Identify and copy every line in the rows below that contains the string "filled", treating uppercase and lowercase letters as distinct.

[Items]
+++

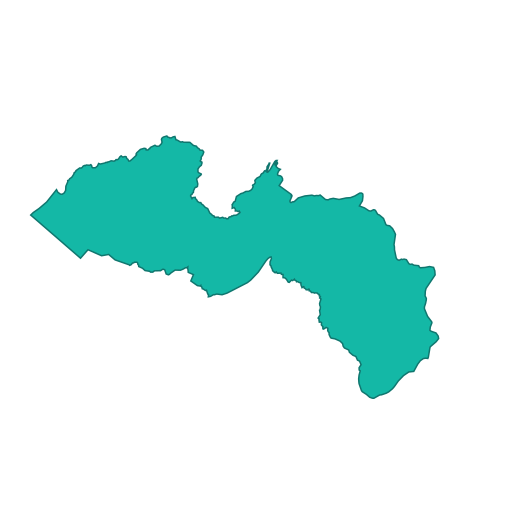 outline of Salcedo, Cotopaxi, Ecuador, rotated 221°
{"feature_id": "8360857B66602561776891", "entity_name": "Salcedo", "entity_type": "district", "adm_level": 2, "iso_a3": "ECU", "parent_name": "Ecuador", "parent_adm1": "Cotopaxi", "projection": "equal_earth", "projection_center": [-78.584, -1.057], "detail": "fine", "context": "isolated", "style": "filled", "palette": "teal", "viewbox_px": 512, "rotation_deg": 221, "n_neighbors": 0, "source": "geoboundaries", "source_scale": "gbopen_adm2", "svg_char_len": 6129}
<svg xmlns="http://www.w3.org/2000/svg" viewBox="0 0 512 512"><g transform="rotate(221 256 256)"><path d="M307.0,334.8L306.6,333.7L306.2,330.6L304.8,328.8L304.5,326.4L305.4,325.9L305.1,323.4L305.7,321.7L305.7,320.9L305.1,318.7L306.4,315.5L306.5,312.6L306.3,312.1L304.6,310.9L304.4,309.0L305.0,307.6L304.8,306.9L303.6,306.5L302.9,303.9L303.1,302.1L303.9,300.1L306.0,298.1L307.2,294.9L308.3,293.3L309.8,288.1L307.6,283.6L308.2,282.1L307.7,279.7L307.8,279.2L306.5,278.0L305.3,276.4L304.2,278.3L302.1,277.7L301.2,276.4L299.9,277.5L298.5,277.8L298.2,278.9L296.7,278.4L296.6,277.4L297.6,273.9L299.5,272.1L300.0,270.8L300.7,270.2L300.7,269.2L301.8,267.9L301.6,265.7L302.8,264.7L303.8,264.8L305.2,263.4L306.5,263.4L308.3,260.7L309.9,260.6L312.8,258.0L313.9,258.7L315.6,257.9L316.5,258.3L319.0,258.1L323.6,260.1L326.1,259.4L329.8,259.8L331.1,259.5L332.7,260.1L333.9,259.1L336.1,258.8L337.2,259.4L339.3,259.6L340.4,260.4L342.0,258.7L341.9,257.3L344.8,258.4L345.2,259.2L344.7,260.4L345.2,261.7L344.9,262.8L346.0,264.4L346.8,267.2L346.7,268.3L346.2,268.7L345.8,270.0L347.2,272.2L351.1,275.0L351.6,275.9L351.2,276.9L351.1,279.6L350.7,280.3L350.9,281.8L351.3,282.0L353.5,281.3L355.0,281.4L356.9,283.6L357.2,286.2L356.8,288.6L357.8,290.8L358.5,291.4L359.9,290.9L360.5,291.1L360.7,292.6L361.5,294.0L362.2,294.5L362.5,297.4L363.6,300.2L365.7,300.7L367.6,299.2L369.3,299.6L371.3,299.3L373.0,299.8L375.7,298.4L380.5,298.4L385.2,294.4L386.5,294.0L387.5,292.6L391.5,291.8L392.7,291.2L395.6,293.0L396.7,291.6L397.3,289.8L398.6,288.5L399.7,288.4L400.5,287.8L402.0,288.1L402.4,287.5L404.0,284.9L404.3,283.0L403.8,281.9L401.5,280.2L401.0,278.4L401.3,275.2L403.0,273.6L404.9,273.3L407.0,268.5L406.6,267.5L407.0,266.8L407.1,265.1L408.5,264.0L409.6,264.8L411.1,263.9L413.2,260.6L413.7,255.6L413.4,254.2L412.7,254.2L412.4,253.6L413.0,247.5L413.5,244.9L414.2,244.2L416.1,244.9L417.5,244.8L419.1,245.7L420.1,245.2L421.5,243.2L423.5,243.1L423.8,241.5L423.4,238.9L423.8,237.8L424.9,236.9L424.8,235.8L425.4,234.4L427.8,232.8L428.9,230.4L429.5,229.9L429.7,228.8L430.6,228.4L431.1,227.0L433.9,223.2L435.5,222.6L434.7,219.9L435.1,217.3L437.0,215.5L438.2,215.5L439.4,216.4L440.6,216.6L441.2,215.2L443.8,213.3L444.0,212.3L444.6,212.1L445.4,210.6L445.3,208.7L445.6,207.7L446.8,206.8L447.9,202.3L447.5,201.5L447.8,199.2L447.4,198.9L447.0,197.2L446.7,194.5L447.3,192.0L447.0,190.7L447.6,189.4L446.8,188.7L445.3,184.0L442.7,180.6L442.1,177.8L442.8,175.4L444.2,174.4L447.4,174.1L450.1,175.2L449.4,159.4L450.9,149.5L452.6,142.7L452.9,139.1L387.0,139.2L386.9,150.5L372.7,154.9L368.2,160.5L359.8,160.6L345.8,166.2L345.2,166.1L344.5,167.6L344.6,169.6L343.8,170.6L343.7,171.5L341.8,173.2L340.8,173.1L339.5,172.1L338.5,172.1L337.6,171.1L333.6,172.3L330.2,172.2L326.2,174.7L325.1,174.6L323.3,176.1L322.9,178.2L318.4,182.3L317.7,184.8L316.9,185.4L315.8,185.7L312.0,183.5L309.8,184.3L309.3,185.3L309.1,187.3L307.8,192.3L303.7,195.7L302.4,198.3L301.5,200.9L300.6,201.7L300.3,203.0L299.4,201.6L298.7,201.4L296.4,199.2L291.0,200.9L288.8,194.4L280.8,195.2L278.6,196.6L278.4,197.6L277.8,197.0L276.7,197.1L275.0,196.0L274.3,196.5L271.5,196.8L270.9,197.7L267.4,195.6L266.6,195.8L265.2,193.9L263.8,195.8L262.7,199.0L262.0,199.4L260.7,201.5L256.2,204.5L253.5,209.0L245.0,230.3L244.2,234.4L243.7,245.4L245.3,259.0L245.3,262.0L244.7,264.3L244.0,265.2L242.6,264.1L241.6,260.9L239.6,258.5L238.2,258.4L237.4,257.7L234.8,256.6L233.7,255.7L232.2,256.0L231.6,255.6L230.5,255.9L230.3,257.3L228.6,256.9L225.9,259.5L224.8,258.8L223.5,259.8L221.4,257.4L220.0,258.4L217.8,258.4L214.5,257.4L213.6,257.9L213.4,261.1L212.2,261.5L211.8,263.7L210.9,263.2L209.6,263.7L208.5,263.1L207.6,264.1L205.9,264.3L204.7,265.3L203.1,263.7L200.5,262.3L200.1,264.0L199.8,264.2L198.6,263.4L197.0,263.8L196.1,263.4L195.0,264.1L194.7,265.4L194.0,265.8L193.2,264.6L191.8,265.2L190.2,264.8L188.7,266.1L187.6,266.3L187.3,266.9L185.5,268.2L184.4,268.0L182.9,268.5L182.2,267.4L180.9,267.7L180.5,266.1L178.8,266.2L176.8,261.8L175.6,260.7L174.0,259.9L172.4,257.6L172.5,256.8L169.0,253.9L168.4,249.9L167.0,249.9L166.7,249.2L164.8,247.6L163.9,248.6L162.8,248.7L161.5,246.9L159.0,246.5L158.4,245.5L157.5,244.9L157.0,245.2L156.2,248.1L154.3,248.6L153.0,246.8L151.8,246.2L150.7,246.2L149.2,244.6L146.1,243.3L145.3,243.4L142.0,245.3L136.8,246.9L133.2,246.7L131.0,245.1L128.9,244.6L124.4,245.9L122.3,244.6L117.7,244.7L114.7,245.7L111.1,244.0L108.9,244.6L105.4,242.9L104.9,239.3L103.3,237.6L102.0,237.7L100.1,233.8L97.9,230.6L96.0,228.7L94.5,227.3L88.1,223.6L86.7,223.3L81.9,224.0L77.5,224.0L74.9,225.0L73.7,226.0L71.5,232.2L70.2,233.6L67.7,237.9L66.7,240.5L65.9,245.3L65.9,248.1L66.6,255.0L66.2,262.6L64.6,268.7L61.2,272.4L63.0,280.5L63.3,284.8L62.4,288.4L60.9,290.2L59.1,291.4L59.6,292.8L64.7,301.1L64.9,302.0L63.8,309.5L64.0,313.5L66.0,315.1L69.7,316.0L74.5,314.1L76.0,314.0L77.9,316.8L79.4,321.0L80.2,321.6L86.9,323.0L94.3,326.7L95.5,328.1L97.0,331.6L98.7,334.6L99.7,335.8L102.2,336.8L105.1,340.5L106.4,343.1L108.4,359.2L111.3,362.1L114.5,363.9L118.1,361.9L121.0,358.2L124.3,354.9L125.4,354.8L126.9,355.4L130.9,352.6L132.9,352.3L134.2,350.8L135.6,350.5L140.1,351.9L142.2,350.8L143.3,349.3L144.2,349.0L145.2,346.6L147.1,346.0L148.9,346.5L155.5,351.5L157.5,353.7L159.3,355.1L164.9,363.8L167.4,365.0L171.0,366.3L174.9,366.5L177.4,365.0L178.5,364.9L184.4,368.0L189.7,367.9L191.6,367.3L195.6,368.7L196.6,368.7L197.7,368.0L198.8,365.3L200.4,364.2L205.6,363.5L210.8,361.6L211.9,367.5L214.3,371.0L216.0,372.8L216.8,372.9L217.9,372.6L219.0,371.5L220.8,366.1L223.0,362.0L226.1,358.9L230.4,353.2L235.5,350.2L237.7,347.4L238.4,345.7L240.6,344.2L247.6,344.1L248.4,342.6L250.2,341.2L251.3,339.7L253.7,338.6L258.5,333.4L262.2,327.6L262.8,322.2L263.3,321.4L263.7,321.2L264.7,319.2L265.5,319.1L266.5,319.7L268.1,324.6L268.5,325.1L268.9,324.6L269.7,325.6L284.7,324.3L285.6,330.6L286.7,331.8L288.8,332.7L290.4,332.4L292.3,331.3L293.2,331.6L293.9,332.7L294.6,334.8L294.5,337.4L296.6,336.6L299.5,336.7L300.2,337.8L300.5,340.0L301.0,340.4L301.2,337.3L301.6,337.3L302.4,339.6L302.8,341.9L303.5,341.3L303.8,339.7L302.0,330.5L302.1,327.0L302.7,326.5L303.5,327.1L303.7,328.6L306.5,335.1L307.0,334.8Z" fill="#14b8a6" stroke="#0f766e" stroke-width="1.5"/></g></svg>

+++

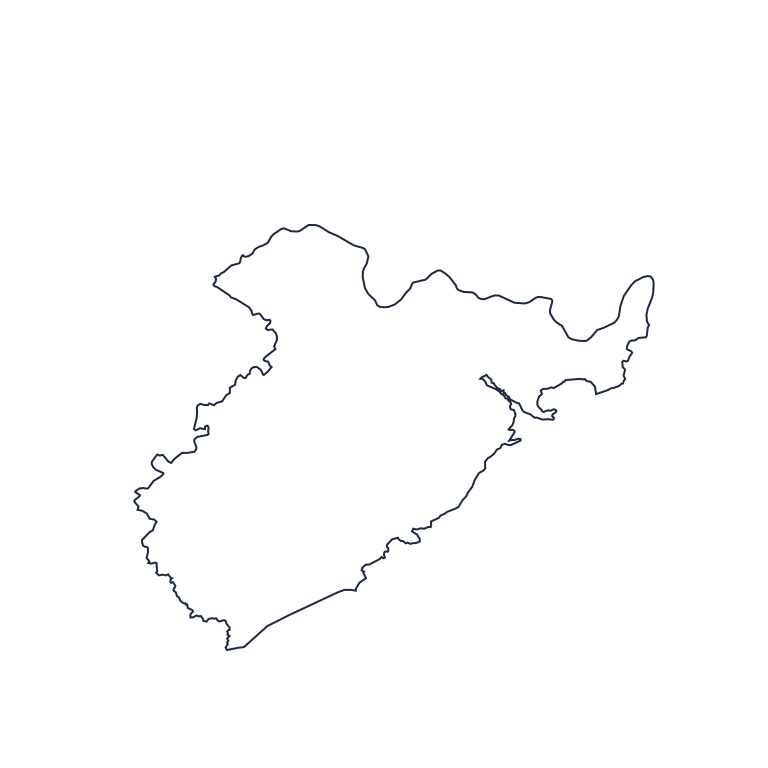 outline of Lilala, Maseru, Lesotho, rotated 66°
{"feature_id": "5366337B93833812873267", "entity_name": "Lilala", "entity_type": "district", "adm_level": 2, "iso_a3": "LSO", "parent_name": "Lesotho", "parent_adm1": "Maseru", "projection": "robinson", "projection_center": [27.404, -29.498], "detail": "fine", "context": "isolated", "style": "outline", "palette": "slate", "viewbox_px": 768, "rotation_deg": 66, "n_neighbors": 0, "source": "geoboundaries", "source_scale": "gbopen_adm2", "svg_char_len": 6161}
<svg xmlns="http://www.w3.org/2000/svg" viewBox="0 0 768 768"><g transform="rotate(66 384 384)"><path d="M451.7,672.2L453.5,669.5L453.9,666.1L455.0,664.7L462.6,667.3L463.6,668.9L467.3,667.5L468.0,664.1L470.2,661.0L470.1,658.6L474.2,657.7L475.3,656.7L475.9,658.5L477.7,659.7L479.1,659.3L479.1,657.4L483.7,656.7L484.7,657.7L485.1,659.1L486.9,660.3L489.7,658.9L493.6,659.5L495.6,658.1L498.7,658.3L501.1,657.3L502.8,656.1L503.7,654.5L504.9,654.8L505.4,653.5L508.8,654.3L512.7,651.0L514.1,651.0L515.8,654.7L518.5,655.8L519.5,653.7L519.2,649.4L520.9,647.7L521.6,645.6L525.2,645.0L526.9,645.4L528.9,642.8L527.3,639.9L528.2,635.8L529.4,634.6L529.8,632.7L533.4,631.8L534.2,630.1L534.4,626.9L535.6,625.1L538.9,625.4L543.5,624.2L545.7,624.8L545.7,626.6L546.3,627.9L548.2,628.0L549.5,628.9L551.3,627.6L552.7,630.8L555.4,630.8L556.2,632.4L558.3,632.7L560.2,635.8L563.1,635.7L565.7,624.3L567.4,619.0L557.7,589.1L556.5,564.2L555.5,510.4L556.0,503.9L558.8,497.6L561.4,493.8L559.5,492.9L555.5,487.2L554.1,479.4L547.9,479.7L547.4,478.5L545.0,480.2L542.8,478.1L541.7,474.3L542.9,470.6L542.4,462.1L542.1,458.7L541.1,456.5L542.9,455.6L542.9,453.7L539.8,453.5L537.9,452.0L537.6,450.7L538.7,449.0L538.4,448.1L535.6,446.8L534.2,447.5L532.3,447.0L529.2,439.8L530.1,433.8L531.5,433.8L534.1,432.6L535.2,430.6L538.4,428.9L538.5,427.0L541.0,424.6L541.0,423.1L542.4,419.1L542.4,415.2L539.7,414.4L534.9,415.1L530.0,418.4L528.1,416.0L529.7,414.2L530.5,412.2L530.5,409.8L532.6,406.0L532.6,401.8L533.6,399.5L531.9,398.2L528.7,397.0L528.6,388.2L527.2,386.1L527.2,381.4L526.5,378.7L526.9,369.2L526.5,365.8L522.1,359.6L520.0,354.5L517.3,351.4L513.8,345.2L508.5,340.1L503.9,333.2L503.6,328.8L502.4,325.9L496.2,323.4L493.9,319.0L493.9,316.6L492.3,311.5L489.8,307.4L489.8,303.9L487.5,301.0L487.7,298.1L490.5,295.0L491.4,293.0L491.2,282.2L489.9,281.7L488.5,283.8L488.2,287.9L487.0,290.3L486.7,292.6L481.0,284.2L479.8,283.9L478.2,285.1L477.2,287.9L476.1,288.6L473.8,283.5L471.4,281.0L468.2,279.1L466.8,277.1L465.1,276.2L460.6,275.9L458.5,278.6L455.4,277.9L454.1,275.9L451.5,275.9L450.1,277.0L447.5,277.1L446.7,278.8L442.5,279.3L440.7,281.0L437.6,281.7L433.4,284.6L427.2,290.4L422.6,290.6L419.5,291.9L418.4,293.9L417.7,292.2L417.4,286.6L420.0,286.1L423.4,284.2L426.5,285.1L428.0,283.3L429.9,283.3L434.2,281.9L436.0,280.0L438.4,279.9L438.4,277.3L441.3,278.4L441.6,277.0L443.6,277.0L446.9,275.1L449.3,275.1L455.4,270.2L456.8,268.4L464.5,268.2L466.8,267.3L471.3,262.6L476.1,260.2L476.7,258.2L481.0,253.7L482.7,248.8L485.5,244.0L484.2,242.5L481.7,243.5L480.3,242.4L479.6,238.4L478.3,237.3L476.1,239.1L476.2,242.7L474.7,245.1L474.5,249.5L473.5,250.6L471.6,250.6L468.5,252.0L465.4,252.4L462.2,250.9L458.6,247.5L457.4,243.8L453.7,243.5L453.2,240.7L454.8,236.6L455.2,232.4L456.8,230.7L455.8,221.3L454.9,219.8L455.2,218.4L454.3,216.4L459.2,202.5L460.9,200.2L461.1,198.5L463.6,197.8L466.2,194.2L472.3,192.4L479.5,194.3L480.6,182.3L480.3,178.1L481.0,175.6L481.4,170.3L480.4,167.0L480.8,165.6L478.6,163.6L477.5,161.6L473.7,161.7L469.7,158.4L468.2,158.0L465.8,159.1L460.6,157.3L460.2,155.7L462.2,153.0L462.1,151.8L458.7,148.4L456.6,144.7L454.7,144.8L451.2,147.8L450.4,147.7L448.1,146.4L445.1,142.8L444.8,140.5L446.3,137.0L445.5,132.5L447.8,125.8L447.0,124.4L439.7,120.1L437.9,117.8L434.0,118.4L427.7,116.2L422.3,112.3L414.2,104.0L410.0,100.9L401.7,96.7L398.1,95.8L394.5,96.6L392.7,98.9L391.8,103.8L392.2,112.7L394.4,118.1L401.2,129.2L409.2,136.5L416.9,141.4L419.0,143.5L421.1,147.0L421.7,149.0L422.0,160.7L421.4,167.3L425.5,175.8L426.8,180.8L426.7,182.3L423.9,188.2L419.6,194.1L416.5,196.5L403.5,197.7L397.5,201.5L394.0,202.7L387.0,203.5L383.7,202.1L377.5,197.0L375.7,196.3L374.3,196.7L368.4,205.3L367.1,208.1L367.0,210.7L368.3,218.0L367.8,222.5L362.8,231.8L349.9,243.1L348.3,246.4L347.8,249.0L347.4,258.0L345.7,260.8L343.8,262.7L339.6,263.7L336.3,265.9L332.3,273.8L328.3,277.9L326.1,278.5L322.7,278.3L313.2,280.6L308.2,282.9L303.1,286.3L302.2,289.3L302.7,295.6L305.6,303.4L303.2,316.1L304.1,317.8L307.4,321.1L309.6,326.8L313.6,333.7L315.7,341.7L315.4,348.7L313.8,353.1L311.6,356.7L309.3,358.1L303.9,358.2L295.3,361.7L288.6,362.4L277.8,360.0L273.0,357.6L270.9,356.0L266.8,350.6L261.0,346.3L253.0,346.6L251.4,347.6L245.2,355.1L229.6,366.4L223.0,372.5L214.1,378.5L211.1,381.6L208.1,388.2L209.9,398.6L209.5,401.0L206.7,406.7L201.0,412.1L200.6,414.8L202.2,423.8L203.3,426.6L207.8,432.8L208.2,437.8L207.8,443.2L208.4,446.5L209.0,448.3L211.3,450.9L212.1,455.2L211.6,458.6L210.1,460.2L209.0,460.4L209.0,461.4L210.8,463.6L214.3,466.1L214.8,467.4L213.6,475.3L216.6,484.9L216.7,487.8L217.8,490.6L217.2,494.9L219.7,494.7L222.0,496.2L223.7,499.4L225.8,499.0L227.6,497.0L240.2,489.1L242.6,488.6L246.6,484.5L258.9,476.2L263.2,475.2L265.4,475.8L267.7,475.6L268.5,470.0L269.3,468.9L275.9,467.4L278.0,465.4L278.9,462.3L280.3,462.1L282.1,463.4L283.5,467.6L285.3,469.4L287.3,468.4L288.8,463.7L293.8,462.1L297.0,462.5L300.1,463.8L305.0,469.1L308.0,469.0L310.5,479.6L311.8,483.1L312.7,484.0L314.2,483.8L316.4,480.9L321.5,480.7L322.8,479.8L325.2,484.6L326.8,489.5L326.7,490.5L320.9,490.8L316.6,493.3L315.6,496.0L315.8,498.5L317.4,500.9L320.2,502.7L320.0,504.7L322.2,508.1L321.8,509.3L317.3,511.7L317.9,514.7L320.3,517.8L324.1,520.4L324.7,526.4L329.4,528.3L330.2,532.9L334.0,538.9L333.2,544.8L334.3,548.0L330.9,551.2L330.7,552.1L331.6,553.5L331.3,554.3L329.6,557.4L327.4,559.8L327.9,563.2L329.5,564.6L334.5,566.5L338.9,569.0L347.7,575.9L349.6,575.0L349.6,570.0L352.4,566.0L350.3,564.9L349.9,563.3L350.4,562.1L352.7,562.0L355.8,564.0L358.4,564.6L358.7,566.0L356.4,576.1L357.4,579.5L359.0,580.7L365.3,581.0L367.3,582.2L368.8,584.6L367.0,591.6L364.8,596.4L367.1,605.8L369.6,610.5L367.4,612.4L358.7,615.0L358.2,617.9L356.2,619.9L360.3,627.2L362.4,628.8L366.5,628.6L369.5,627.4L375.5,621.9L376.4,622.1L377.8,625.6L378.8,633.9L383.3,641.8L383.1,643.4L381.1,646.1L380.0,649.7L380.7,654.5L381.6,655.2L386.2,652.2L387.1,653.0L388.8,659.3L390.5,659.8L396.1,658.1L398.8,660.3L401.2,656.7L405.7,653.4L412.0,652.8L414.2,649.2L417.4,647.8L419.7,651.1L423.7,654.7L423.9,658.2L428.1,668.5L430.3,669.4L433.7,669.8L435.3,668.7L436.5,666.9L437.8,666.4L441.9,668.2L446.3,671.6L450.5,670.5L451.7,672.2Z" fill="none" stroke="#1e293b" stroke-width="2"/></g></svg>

+++

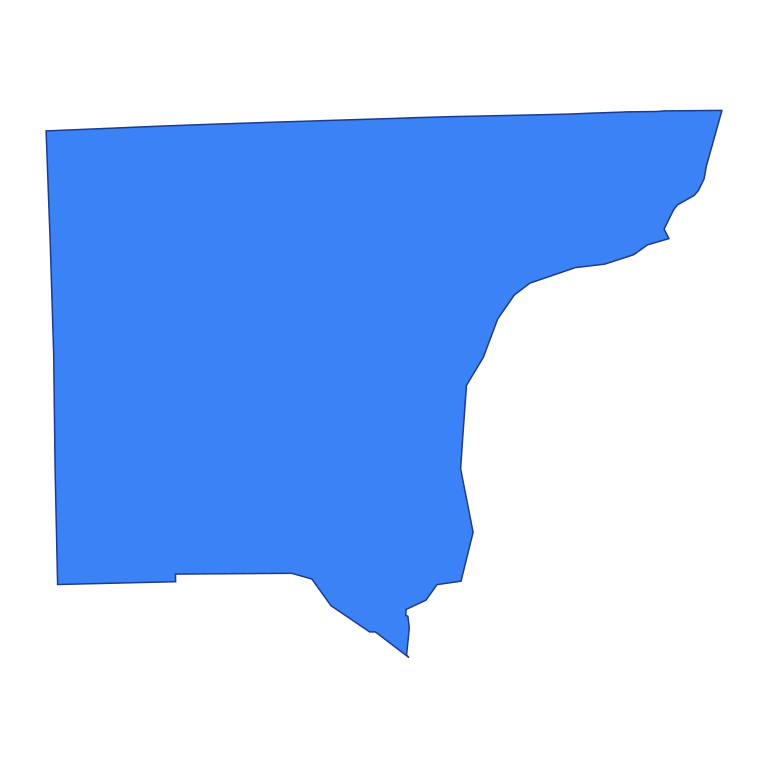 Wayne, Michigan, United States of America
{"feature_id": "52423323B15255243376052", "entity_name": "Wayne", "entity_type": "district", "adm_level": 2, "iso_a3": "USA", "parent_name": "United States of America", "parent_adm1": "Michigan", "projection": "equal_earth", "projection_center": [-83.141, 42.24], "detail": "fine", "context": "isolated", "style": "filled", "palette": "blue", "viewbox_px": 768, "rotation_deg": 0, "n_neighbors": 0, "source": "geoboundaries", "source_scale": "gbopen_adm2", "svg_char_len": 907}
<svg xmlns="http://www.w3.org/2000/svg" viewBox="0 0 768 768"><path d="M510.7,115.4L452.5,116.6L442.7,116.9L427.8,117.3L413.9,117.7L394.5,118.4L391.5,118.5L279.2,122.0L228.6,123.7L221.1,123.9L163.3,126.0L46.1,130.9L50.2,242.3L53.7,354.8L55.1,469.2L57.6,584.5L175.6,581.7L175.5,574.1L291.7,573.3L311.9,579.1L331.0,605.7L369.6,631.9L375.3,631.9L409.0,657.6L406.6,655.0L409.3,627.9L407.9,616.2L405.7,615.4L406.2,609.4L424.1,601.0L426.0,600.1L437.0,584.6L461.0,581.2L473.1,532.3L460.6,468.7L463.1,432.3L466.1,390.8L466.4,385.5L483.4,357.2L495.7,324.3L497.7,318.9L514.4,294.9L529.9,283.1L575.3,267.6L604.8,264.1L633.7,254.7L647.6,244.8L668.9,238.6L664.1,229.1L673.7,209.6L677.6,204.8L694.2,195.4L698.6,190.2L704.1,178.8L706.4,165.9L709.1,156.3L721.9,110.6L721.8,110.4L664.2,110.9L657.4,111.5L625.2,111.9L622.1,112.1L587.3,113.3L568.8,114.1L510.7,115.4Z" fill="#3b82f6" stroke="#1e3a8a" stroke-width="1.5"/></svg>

+++

[Solution below]
{"feature_id": "8360857B66602561776891", "entity_name": "Salcedo", "entity_type": "district", "adm_level": 2, "iso_a3": "ECU", "parent_name": "Ecuador", "parent_adm1": "Cotopaxi", "projection": "equal_earth", "projection_center": [-78.584, -1.057], "detail": "fine", "context": "isolated", "style": "filled", "palette": "teal", "viewbox_px": 512, "rotation_deg": 221, "n_neighbors": 0, "source": "geoboundaries", "source_scale": "gbopen_adm2", "svg_char_len": 6129}
{"feature_id": "52423323B15255243376052", "entity_name": "Wayne", "entity_type": "district", "adm_level": 2, "iso_a3": "USA", "parent_name": "United States of America", "parent_adm1": "Michigan", "projection": "equal_earth", "projection_center": [-83.141, 42.24], "detail": "fine", "context": "isolated", "style": "filled", "palette": "blue", "viewbox_px": 768, "rotation_deg": 0, "n_neighbors": 0, "source": "geoboundaries", "source_scale": "gbopen_adm2", "svg_char_len": 907}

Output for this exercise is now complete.